- **EXERCISE REQUIREMENTS**
1. Answer these questions using the forum thread about favorite acting pairs.
(a) Which three films does Pyotr list as favorites?
(b) Which pair's films does brotagonist say were broadcast all the time in Germany?
(c) How many VCRs did brotagonist have?
2. Repeat the part of the forum thread about favorite acting pairs from "Bergen-McCarthy is an" to "and Woolsey (32)".

- **PROVIDED TEXT**
******

Basil Rathbone and Nigel Bruce were a close second for me in this poll. We had a long discussion about who was the best 20th century Holmes/Watson actors a while back.

Thanks for playing.


----------



## Pyotr (Feb 26, 2013)

breakup said:


> Anything with Woody Allen in it has got to be at the bottom of the list.


 Annie Hall, Manhattan, The Purple Rose of Cairo are a few of my favorites.


----------



## geralmar (Feb 15, 2013)

Kirk Douglas and Burt Lancaster (7)
Edgar Bergen and Charlie McCarthy (18)


----------



## GreenMamba (Oct 14, 2012)

Bergen-McCarthy is an interesting choice, and I never cared for either of their solo projects.


----------



## geralmar (Feb 15, 2013)

Comedy teams of the '20s and '30s:

Burns and Allen (25)
Olsen and Johnson (12)
Wheeler and Woolsey (32)


----------



## brotagonist (Jul 11, 2013)

I won't say these are my favourites, but I have seen a lot of their collaborations on German television when I used to live in Germany. I'm not sure I'd ever even heard of them before, but they sure seem to be popular in Germany, where their films were being broadcast all of the time. Who are they?

Terence Hill and Bud Spencer


----------



## Musicophile (May 29, 2015)

Jean-Paul Belmondo and Alain Delon. Doesn't get cooler than that. When as a student I first moved to France, I absorbed all the Nouvelle Vague stuff like crazy.


----------



## brotagonist (Jul 11, 2013)

The cool thing about German television is that it is not nationalistic. Movies from all over the world, including Canada, but even non-Western countries, were broadcast all of the time, generally overdubbed into German, but occasionally with subtitles. I had two VCRs and typically taped two movies a night while watching a third. I couldn't believe the wealth of really interesting viewing (and I am foremost a documentary buff, and they sure kept me watching, in that regard, too). Here, we barely even get Canadian movies, only American.

Yes, I recall Alain Delon and, mentioned earlier, Louis de Funès


----------

******

- **DATA EXTRACTS**

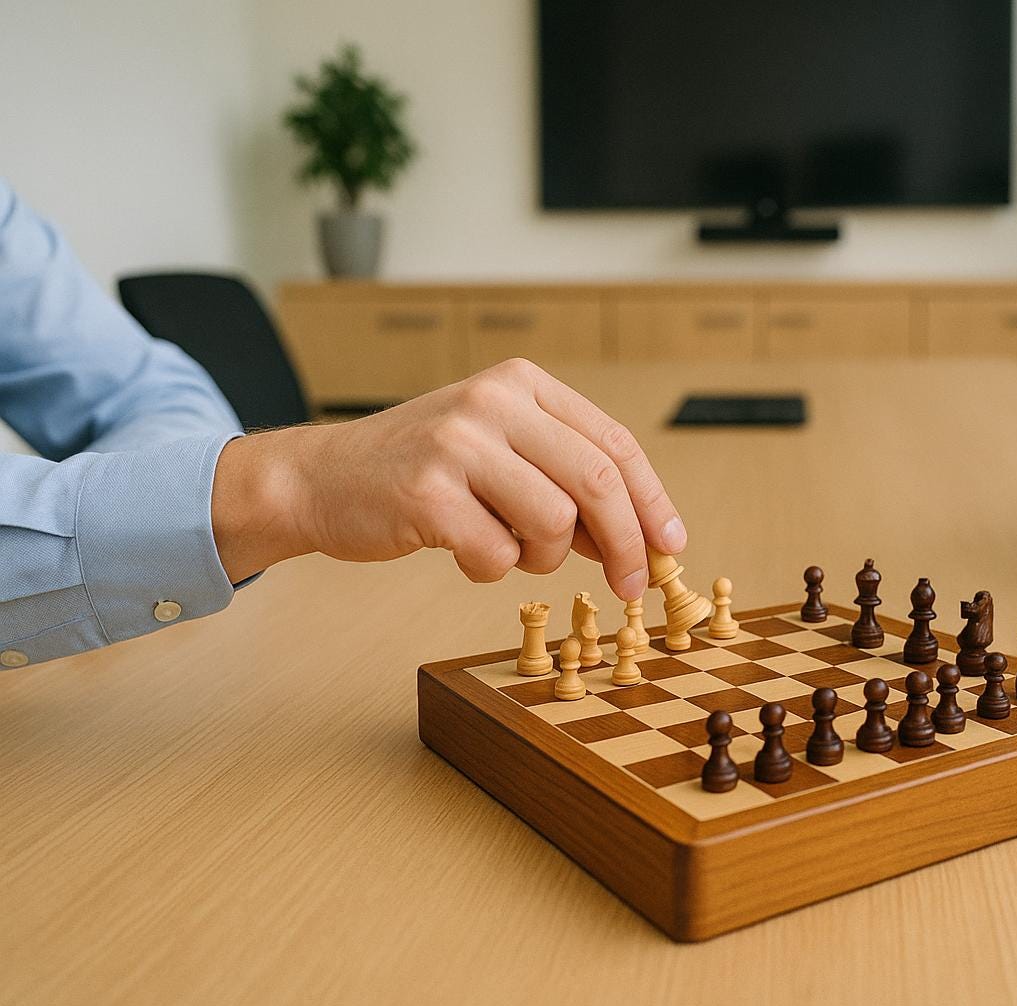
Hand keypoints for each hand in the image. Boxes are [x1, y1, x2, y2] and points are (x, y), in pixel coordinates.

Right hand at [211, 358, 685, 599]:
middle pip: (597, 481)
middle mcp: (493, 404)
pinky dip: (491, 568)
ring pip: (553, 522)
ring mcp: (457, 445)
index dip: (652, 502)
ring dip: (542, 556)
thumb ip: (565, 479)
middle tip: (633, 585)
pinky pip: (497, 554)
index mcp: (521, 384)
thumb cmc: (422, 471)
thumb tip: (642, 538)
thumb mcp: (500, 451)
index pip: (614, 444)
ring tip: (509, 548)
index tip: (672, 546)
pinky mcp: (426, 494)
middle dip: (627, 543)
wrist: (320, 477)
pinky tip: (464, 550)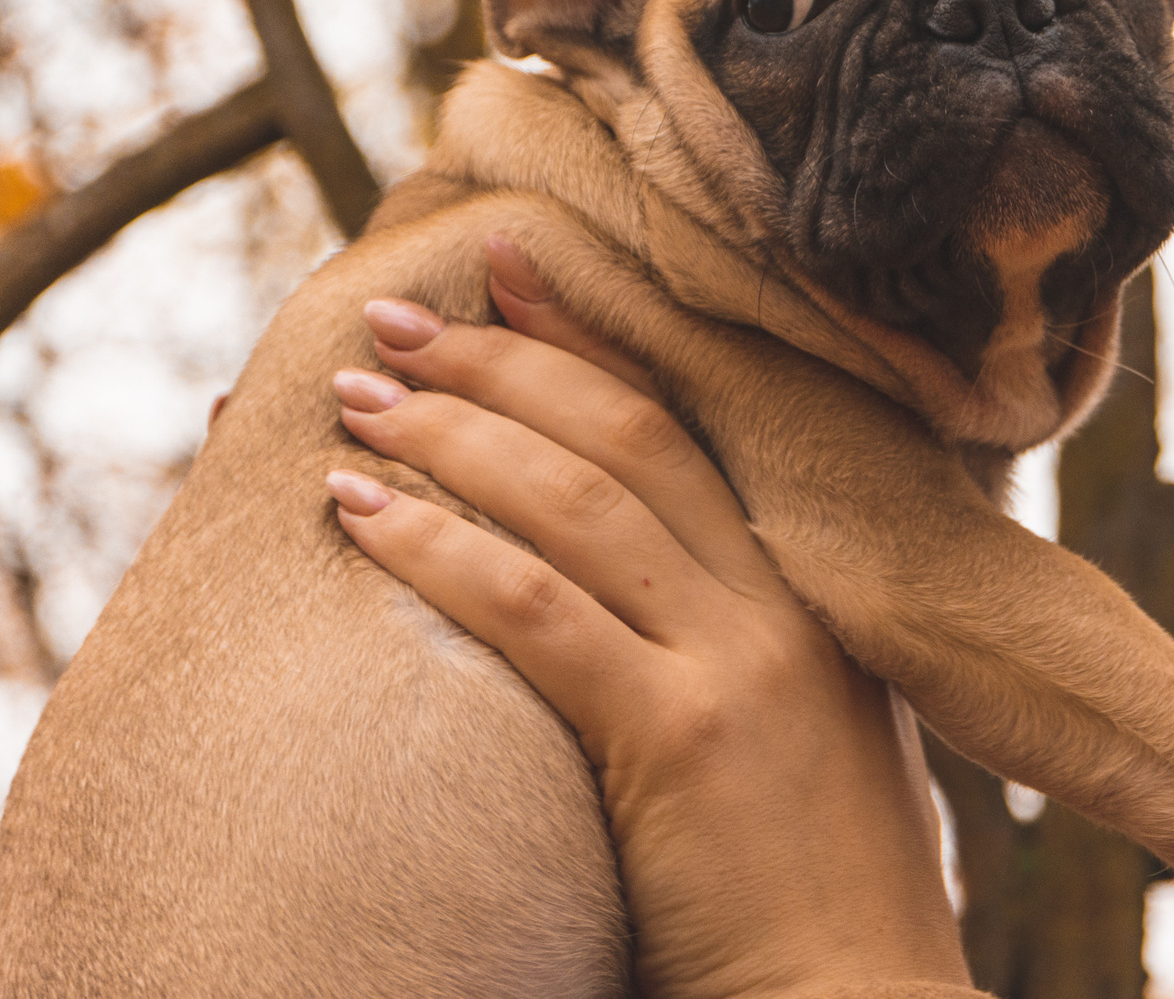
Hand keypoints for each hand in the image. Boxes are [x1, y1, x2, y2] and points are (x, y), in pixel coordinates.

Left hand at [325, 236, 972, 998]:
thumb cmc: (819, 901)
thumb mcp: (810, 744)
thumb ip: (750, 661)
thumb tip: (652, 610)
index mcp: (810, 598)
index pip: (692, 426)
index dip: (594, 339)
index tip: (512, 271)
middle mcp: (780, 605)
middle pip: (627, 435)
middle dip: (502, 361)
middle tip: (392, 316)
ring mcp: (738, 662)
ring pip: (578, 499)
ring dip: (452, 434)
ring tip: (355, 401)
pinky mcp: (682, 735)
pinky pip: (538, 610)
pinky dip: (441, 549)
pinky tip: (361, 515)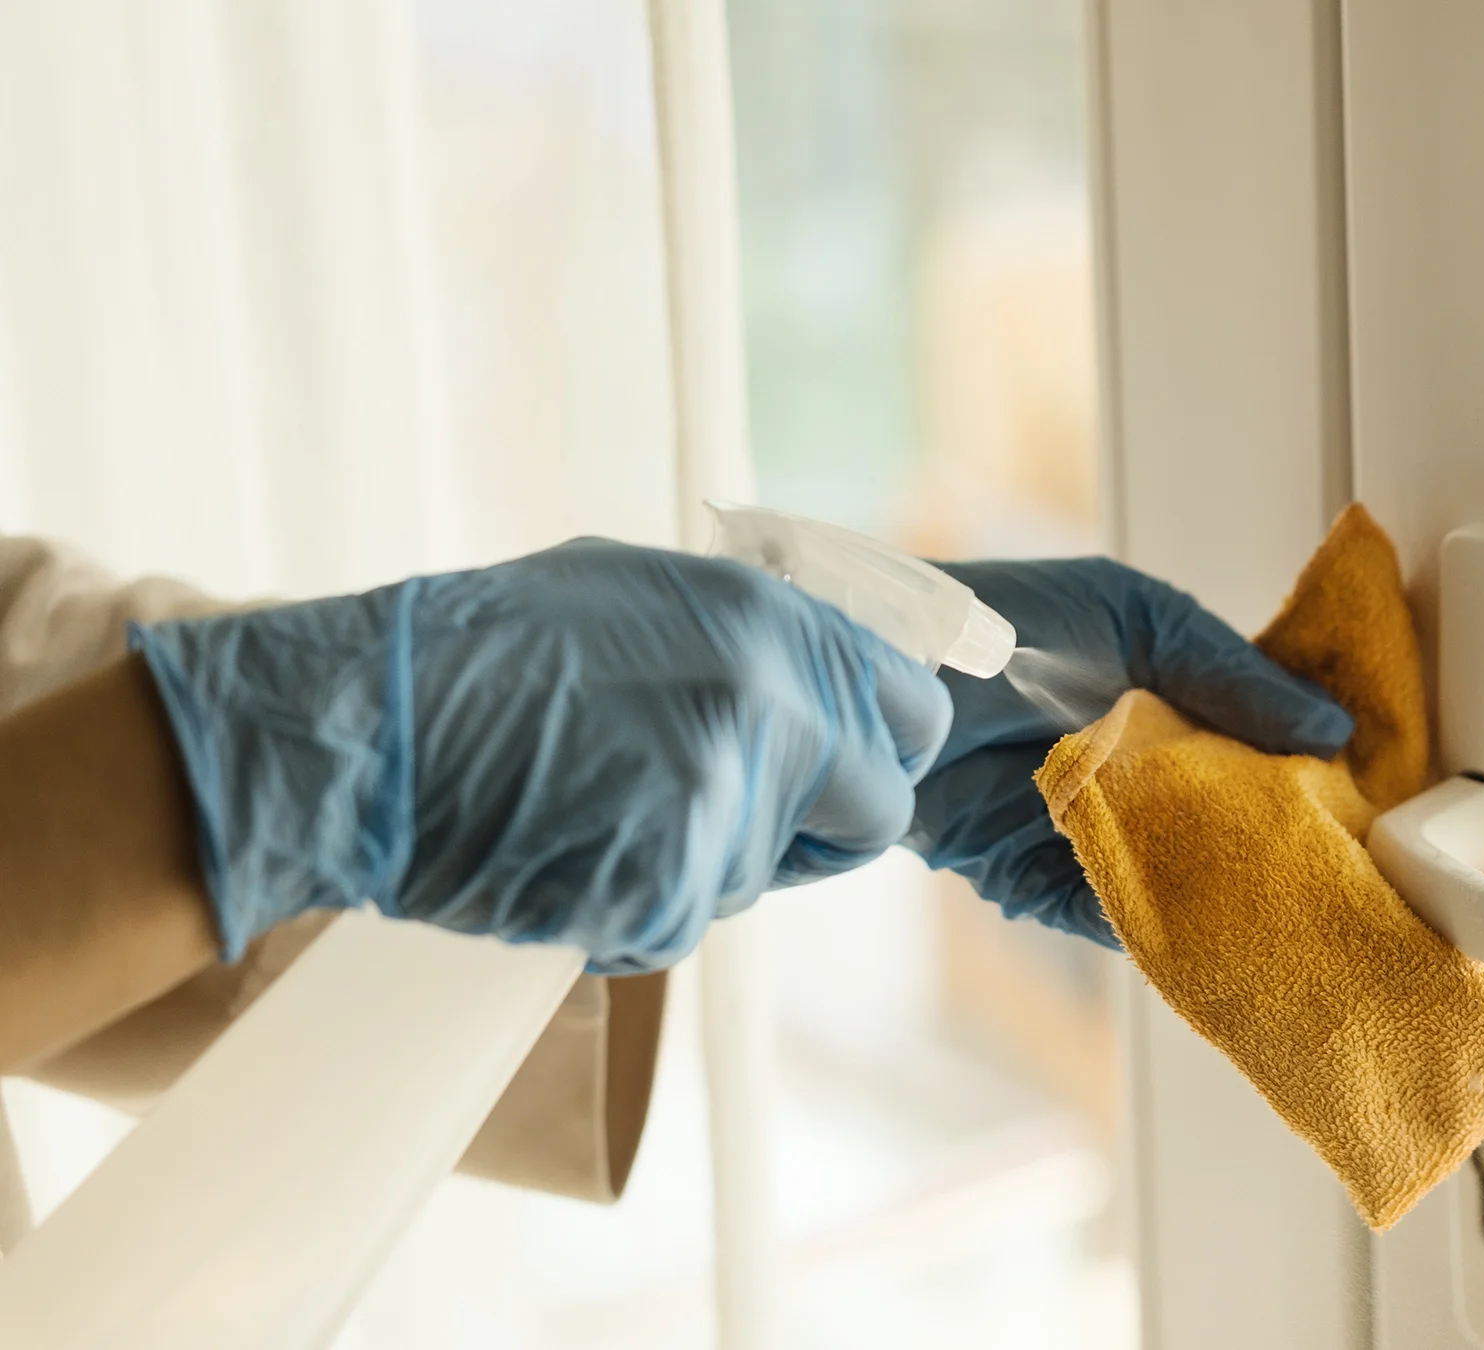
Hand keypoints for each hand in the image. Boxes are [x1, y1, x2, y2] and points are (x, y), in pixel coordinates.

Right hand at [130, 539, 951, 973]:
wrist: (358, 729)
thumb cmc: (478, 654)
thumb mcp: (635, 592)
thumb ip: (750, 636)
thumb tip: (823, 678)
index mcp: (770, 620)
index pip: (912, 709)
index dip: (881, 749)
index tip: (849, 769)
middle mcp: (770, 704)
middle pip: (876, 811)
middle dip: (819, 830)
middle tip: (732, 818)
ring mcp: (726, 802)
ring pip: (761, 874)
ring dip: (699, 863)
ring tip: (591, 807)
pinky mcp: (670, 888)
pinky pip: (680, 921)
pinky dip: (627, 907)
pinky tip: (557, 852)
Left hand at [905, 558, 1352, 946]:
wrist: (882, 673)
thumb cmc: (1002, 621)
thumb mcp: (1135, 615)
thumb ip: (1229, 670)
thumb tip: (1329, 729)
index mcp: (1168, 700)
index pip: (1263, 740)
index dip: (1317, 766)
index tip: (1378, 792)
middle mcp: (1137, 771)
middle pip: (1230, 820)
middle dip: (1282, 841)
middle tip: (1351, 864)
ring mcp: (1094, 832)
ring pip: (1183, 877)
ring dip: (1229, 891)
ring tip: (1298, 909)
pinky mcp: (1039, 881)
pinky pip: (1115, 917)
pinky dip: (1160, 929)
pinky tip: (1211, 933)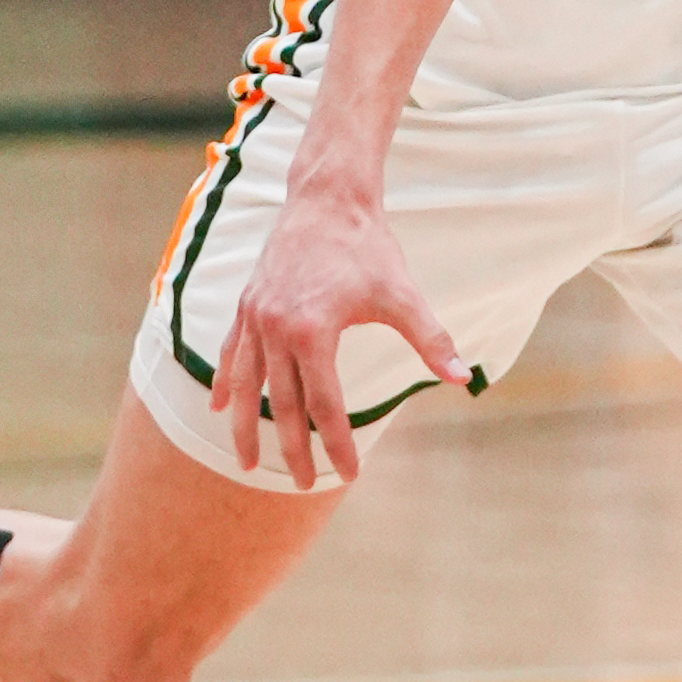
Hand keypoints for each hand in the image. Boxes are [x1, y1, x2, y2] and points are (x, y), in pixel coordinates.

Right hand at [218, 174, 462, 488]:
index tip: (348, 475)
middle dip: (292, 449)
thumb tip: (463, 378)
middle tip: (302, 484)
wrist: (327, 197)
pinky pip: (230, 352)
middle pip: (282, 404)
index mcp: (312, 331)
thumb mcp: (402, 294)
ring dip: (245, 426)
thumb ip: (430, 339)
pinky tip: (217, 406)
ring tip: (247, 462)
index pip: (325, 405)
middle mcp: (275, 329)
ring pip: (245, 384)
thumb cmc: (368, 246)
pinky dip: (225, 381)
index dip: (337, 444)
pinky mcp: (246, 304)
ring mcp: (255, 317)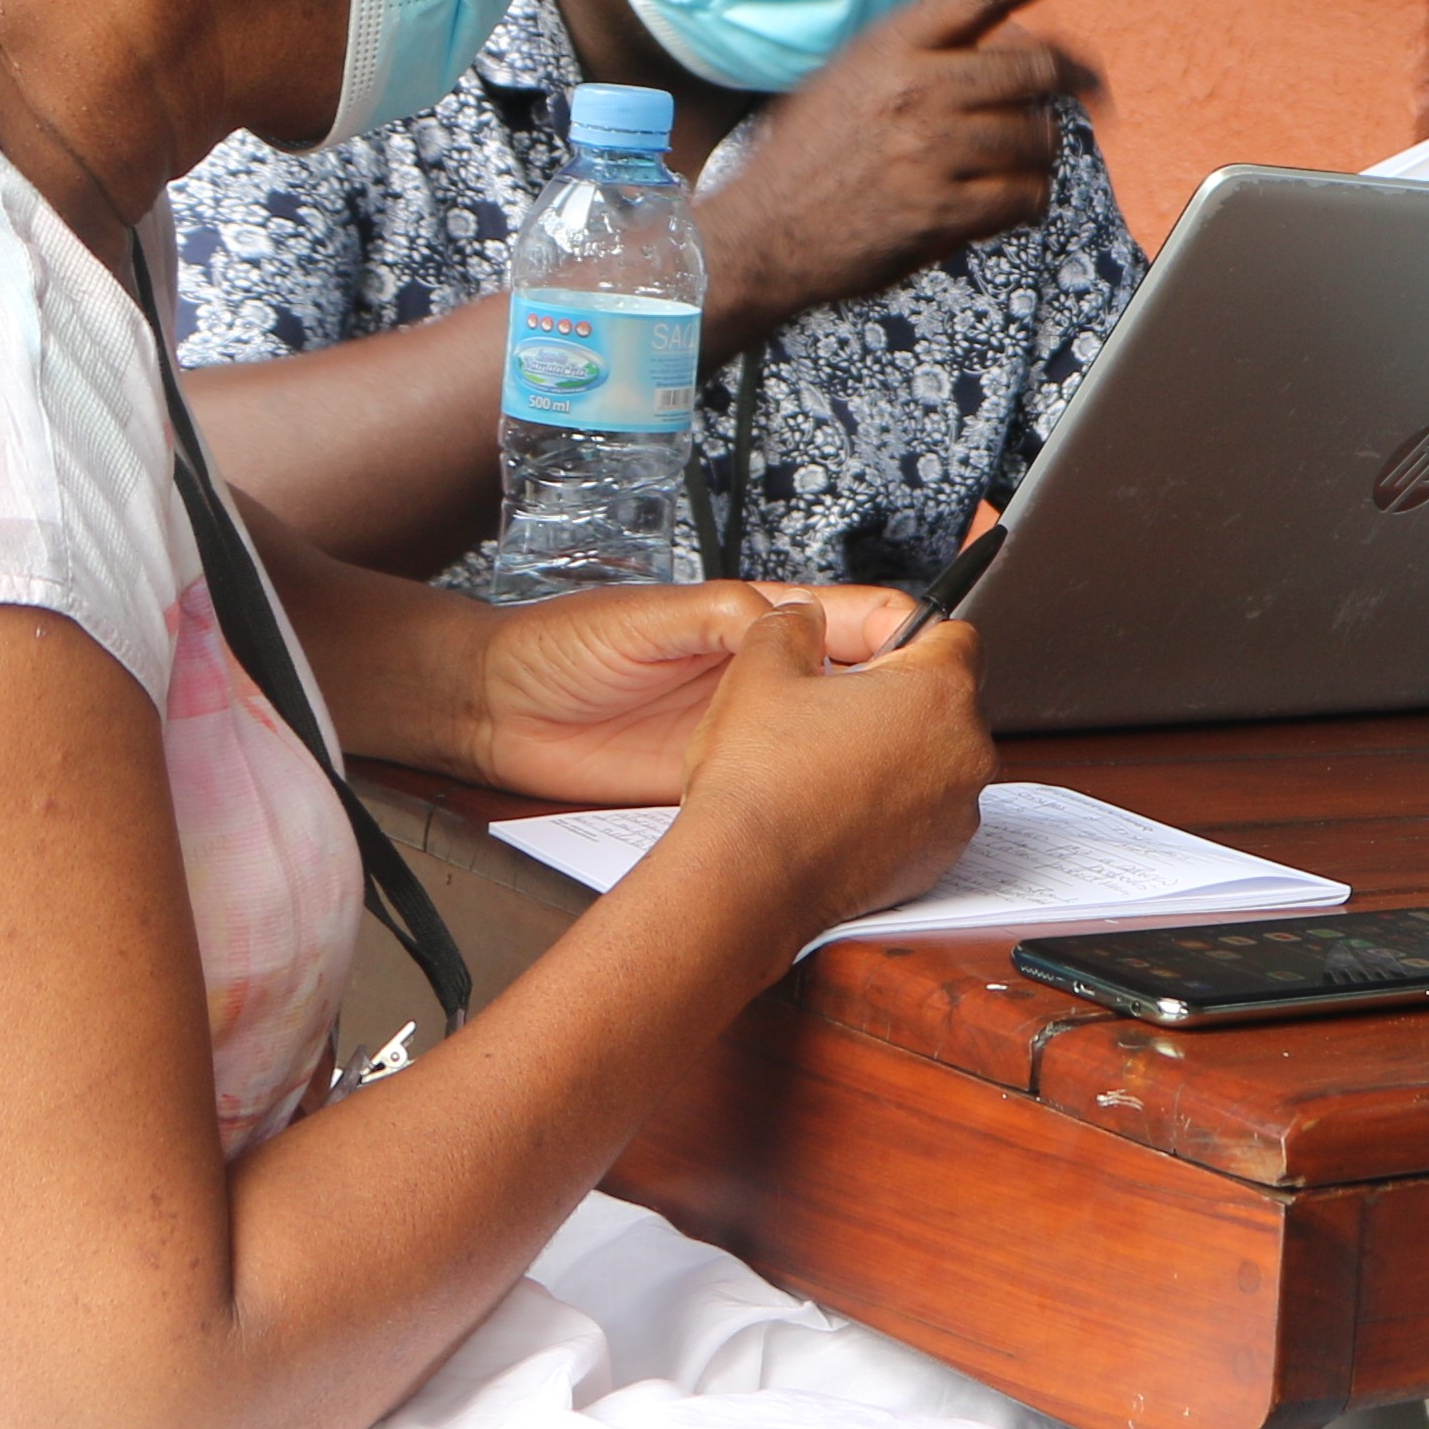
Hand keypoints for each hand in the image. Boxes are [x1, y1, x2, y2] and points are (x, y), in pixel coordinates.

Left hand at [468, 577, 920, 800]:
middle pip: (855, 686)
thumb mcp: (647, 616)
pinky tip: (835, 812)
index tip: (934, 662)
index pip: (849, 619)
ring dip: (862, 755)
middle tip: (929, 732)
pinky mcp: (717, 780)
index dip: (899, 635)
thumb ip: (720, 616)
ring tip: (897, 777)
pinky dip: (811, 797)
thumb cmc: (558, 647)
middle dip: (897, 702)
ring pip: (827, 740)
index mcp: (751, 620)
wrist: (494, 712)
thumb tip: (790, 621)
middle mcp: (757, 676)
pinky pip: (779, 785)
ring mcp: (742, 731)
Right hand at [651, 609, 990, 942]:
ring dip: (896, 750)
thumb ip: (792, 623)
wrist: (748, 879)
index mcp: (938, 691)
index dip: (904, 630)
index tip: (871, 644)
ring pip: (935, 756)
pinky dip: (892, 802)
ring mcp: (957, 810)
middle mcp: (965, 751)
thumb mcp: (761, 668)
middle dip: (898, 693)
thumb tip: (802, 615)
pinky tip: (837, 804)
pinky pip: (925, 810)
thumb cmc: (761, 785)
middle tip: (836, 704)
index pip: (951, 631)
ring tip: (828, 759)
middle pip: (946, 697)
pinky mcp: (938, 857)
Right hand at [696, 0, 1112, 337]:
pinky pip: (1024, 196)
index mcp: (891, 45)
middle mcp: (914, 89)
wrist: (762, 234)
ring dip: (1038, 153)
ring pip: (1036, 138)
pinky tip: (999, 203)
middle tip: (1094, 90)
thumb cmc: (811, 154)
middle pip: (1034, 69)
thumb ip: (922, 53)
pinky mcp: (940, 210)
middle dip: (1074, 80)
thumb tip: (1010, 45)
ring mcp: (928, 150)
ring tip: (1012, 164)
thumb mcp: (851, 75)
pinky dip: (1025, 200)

******

- **TASK-BY-TASK SOLUTIONS**
1.
(a) Annie Hall, Manhattan, and The Purple Rose of Cairo
(b) Terence Hill and Bud Spencer
(c) Two

2.
Bergen-McCarthy is an interesting choice, and I never cared for either of their solo projects.


----------



## geralmar (Feb 15, 2013)

Comedy teams of the '20s and '30s:

Burns and Allen (25)
Olsen and Johnson (12)
Wheeler and Woolsey (32)